A companion to California’s anti-freelancing bill, AB5, is going national, as my colleague Kira Davis covered previously. H.R. 2474, the “Protecting the Right to Organize Act,” was amended this fall to cut-and-paste AB5’s language into the bill.
Assembly Bill 5 (AB5) is sweeping and vague but basically it redefines the relationship between employers and employees, effectively ending independent contract work and killing the “gig economy.”
For those of you outside of California, the phrase “effectively ending independent contract work” should be given its broadest possible interpretation. The bill’s author admitted as much in a Twitter exchange Saturday:
— Kira (@RealKiraDavis) January 18, 2020
She was asked:
Can a caterer hire servers, hosts, hostesses, bartenders, etc., on an event-by-event basis without them being incorporated, sole proprietors, or LLC’s and treat the temporary staff like IC’s?
(If you’ve been following this issue and are baffled by Gonzalez’s continued public misunderstanding of what a sole proprietor is, don’t be. She’s just that dumb.)
Asm. Gonzalez’s response:
No. Neither can temp agencies.
So temp agencies will now be fighting for their lives, too. Is it becoming clear just how invasive and devastating the California bill is? The national version is the “…and there’s more!” version.
Why would Dems (and two Republicans*) want to do this? A January 9, 2020 letter signed by 76 House members, urging Nancy Pelosi to bring the bill to the floor, blatantly states that it’s to boost union membership.
“The PRO Act is bold, comprehensive legislation to strengthen unions and the American workforce…

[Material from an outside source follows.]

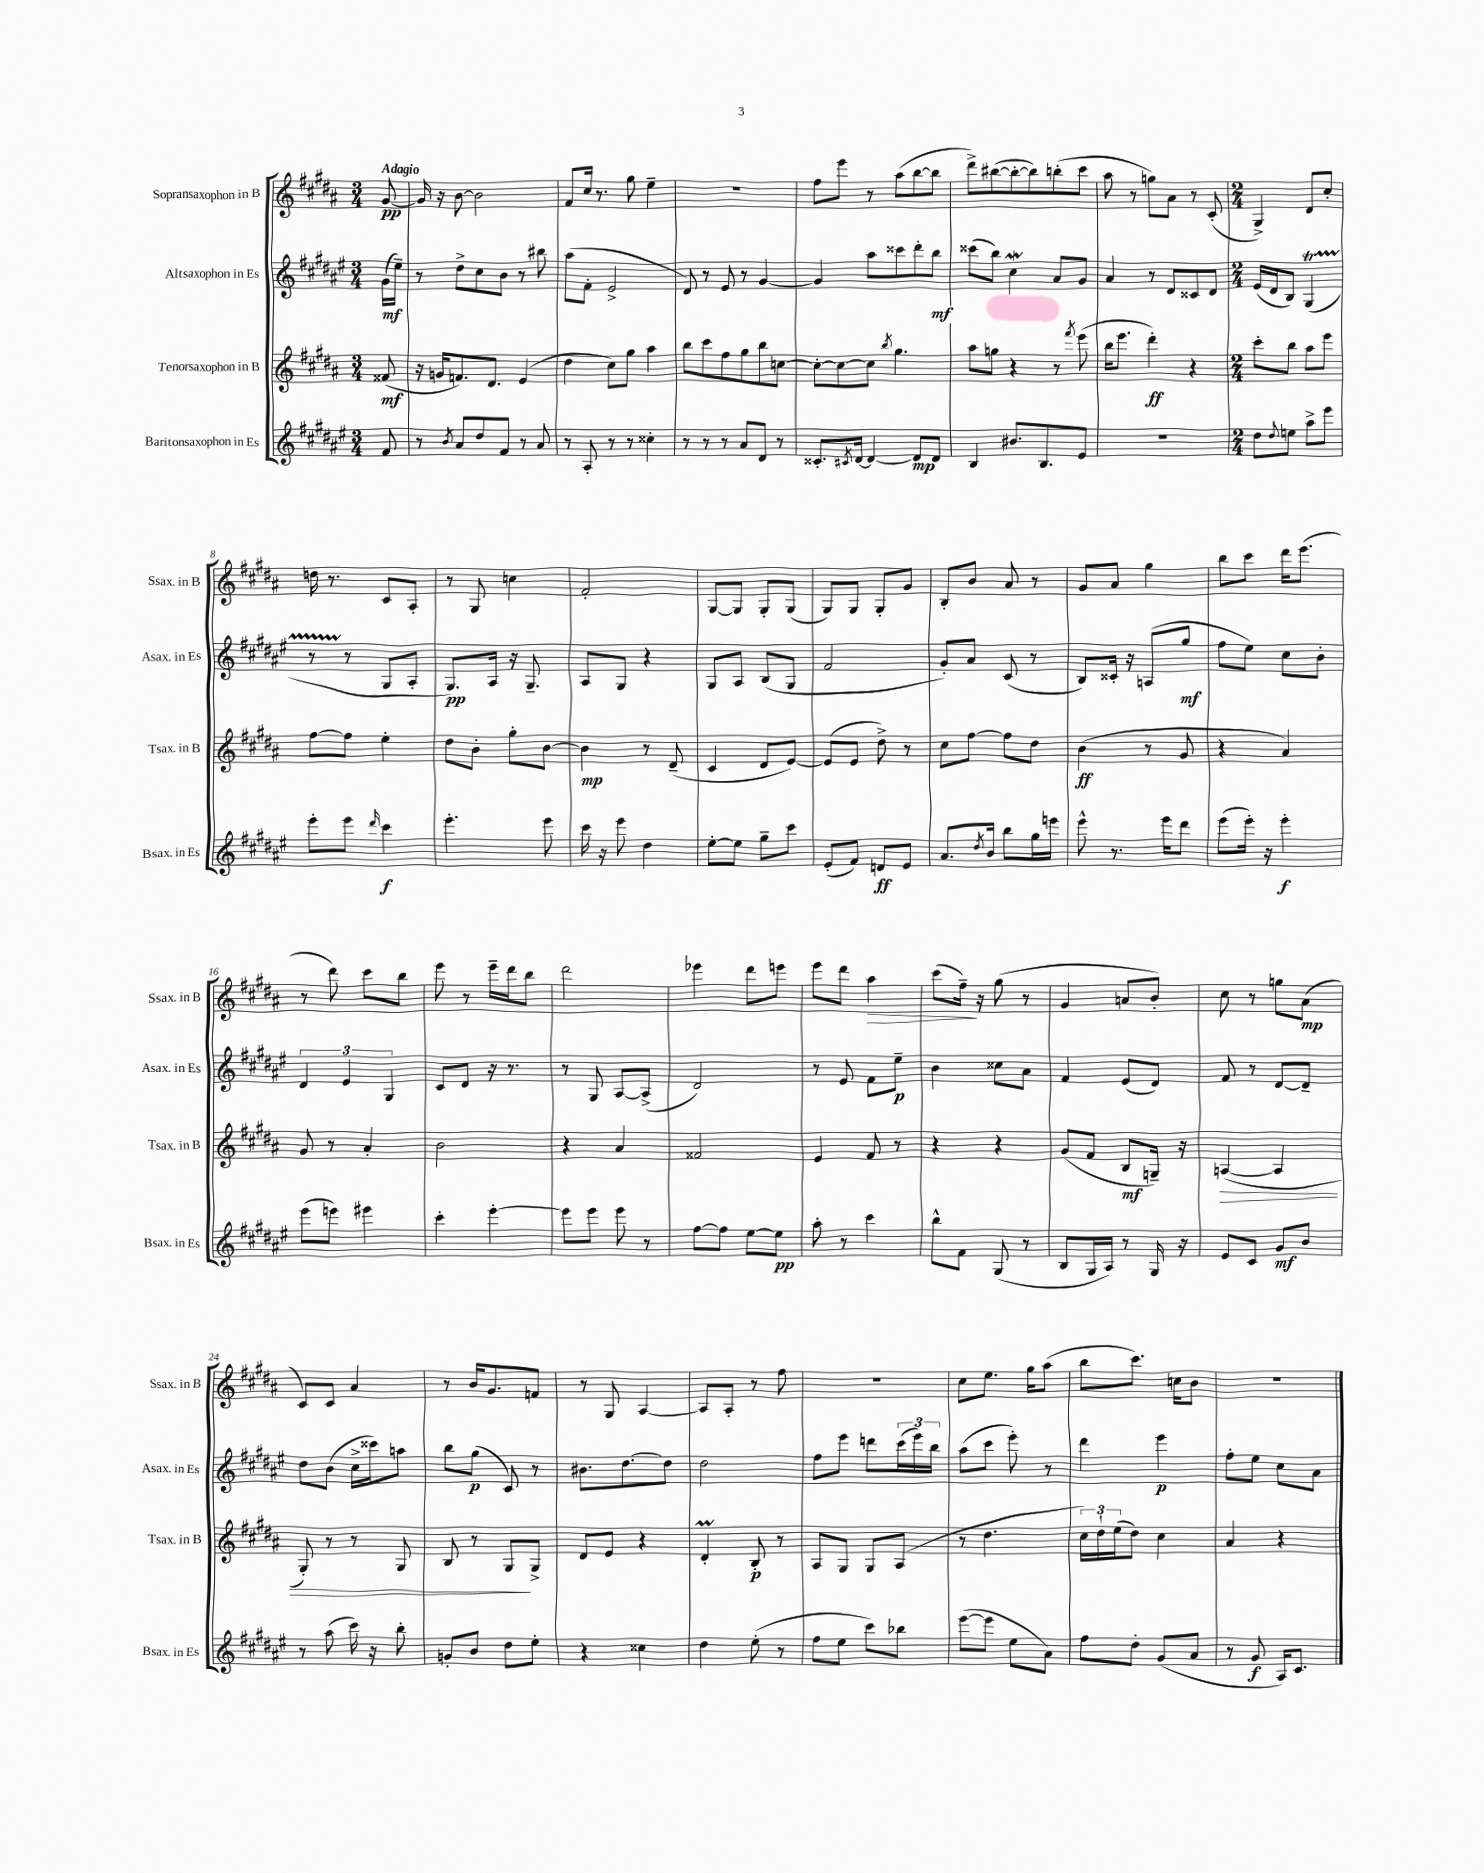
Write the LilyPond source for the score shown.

“Special interest-funded attacks on labor laws have slashed union membership from 33 percent of the national workforce in 1956 to 10 percent in 2018.”
And now, after the landmark Janus ruling, the decline in union membership is accelerating.
In their letter, legislators list the following “benefits” (emphasis added):
- Protect union elections from employer interference
- Require employers to negotiate with newly elected unions
- Ensure employees can’t be misclassified as supervisors or independent contractors
- Invalidate state “right-to-work-for-less” laws
- Stiffen penalties for violations of workers’ rights
They want to do away with the right to work, call it the “right to organize,” and they’re not even trying to hide it.
The U.S. Chamber of Commerce is on record as being against the bill, which is a bonus since the California Chamber of Commerce tucked tail on AB5. This could be because HR 2474 goes so much further in doing away with right-to-work laws and laws preventing abusive, bullying union tactics than AB5 did.
Back in May 2019 the US Chamber wrote a letter to Congress outlining the bill’s terrifying consequences:
H.R. 2474 would repeal the section of the Taft-Hartley Act allowing [right-to-work] laws, invalidating all states’ right-to-work laws currently in place.
This bill would also effectively repeal the Taft-Hartley Act, labor law reforms enacted in 1947 to rein in some of the most abusive union organizing tactics of that era. H.R. 2474 would once again allow unions to engage in secondary boycotts and picketing, meaning that they could target any employer doing business with a targeted company even if those employers have no connection with the union. This would allow for the disruption of entire segments of the economy.
Moreover, under this legislation a secret ballot election where the employees chose not to be represented by a union could be overturned if enough employees signed cards saying they supported that union.
Despite the Chamber pointing out the negative consequences of the bill, 218 House members co-sponsored it. Republicans co-sponsoring are Christopher Smith of New Jersey and Brian Fitzpatrick of Pennsylvania.
Californians never thought AB5 would be passed and implemented, yet here we are. Don’t allow the same thing to happen on a national level. Raise hell with your representative today.